Field of the Invention
The present invention relates to a method for evaluating an optical image of a pattern, a recording medium, and an information processing apparatus.
Description of the Related Art
An exposure apparatus is used in an exposure process during a process for manufacturing a semiconductor device. The exposure apparatus illuminates a mask (reticle) with a circuit pattern of the semiconductor device formed thereon by an illumination optical system using light from a light source, and transfers the pattern of the mask onto a wafer via a projection optical system or the like.
In recent years, further miniaturization of the pattern of the semiconductor device has been advancing, and a super-resolution technique, such as Off-Axis Illumination of the illumination optical system and an optical proximity effect correction (OPC) of the pattern of the mask, has started to be used in the exposure process.

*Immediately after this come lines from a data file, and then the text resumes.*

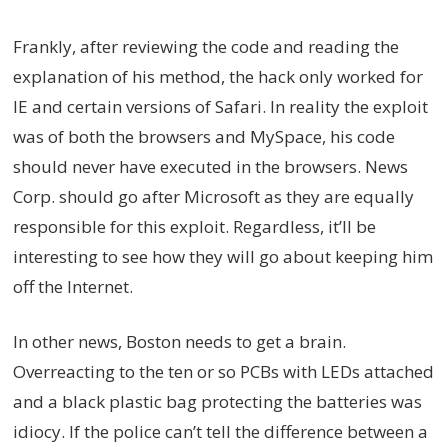
Frankly, after reviewing the code and reading the
explanation of his method, the hack only worked for
IE and certain versions of Safari. In reality the exploit
was of both the browsers and MySpace, his code
should never have executed in the browsers. News
Corp. should go after Microsoft as they are equally
responsible for this exploit. Regardless, it’ll be
interesting to see how they will go about keeping him
off the Internet.
In other news, Boston needs to get a brain.
Overreacting to the ten or so PCBs with LEDs attached
and a black plastic bag protecting the batteries was
idiocy. If the police can’t tell the difference between a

The pattern corrected by the OPC is input into an optical image simulator, and an optical image of the pattern is calculated and then evaluated to confirm that this OPC has a desired correction effect. This is called lithography verification. The lithography verification can be carried out while the OPC is being performed or after the OPC is completed to determine whether a result of the correction is sufficiently excellent. When this lithography verification is carried out over an entire surface of a device chip (an entire surface of the mask), several days may be spent as a processing time, and it takes an enormous calculation time, since a data amount of the pattern is massive. Further, the miniaturization of the pattern has led to a further increase in the data amount of the pattern, and thus an increase in the time required for the lithography verification according thereto.
There is known a technique that conducts a rule-based check over an entire surface of a chip according to geometric design rules in advance, determines a pattern difficult to be resolved, and carries out the lithography verification on a region limited based on a result of this determination (U.S. Pat. No. 7,886,243).
The lithography verification discussed in U.S. Pat. No. 7,886,243 can reduce a region for which an optical image of a pattern is evaluated, and therefore can bring about a certain effect in a reduction in the calculation processing time. However, since this technique checks the entire surface of the mask according to the geometric design rules before the lithography verification, it takes a while to determine a critical pattern (a lithography hotspot). Further, a determination about a complicated graphic uses the geometric design rules therefor to also become complicated, which raises such a possibility that an oversight may occur in extraction of the critical pattern. This possibility cannot be ignored.